I was so happy in the first few months following our relocation because Sophie’s health seemed to improve, I thought we had finally reached the first step on her journey to recovery. As I look back I now know it was the calm before the storm that I had not been anticipating. Sophie’s health seemed to be improving and she even started putting on weight which was HUGE for her. In the last seven months she has gained a little over four pounds and although it has fluctuated when she has been sick as soon as she feels better her weight works itself back up to 28lbs and has steadily maintained. I remember praying for the day when she would gain and maintain her weight after always being told she was failure to thrive. I long-awaited that day because I had been told by so many medical professionals that once Sophie began to put on weight she would become stronger and it would help her immune system strengthen. I clung to that hope for so long and here I am today realizing the weight has not really made a difference in building her immune system as we had hoped.
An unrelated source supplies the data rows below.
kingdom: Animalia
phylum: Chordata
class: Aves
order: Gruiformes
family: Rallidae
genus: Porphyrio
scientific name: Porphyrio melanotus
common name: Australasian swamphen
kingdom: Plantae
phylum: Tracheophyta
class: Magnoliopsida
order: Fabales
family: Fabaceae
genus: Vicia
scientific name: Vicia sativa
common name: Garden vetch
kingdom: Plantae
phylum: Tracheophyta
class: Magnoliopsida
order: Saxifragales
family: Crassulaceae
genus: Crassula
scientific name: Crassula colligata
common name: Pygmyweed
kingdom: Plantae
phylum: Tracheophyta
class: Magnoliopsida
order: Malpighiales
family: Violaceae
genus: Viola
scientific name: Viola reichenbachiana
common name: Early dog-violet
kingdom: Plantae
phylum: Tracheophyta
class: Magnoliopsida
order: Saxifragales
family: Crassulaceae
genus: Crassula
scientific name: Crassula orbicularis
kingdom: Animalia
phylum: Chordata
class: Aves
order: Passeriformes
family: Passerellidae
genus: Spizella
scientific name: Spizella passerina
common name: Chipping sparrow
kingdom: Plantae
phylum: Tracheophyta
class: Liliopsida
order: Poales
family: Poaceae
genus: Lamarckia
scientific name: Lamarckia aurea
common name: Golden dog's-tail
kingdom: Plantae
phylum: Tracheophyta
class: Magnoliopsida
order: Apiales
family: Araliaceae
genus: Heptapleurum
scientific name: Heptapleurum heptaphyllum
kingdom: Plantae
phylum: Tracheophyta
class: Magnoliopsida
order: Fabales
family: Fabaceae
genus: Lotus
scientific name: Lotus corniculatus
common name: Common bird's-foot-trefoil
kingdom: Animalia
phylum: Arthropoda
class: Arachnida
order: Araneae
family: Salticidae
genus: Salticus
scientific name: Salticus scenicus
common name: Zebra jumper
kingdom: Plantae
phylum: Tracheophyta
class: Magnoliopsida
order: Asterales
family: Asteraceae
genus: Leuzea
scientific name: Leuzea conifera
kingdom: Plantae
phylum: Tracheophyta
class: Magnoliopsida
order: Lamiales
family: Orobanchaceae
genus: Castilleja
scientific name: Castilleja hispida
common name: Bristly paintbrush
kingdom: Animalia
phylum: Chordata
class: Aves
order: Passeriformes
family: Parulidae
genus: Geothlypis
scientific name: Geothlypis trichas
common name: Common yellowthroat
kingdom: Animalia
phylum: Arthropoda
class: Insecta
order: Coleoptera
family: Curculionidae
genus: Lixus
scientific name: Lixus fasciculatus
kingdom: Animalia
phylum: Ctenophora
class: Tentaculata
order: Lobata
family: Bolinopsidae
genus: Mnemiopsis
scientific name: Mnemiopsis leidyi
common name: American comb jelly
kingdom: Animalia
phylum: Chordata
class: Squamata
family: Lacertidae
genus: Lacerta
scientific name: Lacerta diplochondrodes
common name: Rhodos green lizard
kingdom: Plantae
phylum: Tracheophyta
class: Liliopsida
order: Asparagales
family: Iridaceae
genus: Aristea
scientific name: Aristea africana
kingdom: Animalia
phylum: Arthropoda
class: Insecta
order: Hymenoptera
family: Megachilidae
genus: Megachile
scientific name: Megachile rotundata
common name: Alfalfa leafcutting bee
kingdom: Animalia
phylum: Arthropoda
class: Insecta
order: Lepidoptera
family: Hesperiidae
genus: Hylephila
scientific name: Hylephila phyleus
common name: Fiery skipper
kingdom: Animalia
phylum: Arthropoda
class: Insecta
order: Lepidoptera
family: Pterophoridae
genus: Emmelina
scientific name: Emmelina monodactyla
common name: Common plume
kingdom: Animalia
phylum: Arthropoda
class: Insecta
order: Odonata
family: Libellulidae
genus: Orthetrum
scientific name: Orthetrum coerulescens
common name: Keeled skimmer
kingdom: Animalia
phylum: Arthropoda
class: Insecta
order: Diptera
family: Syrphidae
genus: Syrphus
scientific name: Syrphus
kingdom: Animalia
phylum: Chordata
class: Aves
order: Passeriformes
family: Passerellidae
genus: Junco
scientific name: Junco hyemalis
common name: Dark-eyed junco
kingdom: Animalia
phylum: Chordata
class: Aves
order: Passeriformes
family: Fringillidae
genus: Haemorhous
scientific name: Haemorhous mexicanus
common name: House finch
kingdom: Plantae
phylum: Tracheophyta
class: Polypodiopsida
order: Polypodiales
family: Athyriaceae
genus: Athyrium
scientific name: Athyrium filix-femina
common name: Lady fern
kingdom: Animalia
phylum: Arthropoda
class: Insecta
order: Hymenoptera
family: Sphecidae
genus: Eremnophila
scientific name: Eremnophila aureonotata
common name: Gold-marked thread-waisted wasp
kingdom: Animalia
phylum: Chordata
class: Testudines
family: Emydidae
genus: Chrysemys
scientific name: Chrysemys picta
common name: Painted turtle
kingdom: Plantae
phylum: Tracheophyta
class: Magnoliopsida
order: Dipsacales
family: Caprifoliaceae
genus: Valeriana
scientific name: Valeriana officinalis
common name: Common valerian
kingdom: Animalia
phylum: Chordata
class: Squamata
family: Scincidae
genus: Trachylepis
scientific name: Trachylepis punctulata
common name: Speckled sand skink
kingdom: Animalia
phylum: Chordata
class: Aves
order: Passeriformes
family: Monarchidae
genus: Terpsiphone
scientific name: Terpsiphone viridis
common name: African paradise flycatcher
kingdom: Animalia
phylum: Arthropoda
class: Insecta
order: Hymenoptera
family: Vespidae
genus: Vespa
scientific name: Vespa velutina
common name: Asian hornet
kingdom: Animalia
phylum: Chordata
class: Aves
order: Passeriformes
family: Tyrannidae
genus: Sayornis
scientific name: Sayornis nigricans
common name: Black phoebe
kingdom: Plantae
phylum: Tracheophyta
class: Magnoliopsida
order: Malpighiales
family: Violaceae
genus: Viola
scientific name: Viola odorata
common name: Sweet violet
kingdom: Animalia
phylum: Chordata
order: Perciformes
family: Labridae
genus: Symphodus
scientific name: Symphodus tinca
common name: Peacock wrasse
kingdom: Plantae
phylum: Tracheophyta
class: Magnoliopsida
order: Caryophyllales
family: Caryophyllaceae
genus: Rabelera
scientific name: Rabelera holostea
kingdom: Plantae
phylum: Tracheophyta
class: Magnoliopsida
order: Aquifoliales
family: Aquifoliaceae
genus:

Sophie has gained weight and has become physically stronger and her development has also taken off reaching new milestones continuously and never-ceasing to amaze us. I can say with certainty that her physical strength has helped her progress cognitively and her determination grow stronger. Her will to learn and live is stronger with each passing day.
Her health on the other hand seems to be worsening as if she is taking steps backward away from recovery. We cannot kill off the bacteria in her sinus cavities, she is not draining and her chest is full of mucous. Rocephin which was our go to antibiotic is beginning to lose its effect on her, I fear we will be left with no options in the future. We have been forced to use antibiotics not approved for children on more than occasion after months of failed attempts to kill of bacteria, we had no choice if we wanted to save her life. We will not know the long-term effects that may come from the use of such medication for a long time.
The sinus infections are just not healing, the symptoms are worsening and the effects are draining her more and more each time. With each infection we have to use more and more medications sometimes even combining two or three different types of antibiotics and even then they do not seem to be working. When we think it’s cleared up it only takes a good week before the symptoms resurface with a vengeance. She is becoming weaker each time and the symptoms are more difficult to control.
Next month cannot come around soon enough for me so we can get the sedated CT scan done and prep for her sinus surgery. I pray this time the surgery will work, Sophie had her first sinus surgery two years ago and will now need another one. The ENT does not see improvement and urged us to intervene before the infections become uncontrollable. It is our only option to try the surgery again now that she is physically stronger to try to give her body a fighting chance. The plan is to clean out her sinuses to rid her body of all the bacteria that’s just growing in there and make sure all her nasal cavities are open so she can properly drain. It may be the best opportunity she has to allow her immune system to build up some defenses. I pray it will work, at this point I have no choice.
I worry every day, I’m afraid she will be taken from me and I don’t think I am strong enough to handle that. Science can only do so much and when they have no answers or options where do you go from there. I pray to God all day, everyday and moments like these I fear he does not hear me. I know he is present I see his miracles in her everyday but fear is powerful and threatens my faith.
This is not fair. Life is not fair. What did she ever do to deserve so much sickness. I took care of myself, I did everything by the book and yet my child was born sick. All I want is a few steps forward for her and maybe I’m being greedy wanting her health to improve, she is doing great developmentally after all, right? Wrong! I want her to be healthy because I want her to live, I want to watch her grow up and learn, and laugh, and be an aunt and experience life. I may not expect the same accomplishments from her that I would with my other children but it does not diminish all the hope and dreams I still have for her.
I just want her health to improve, that is NOT too much to ask.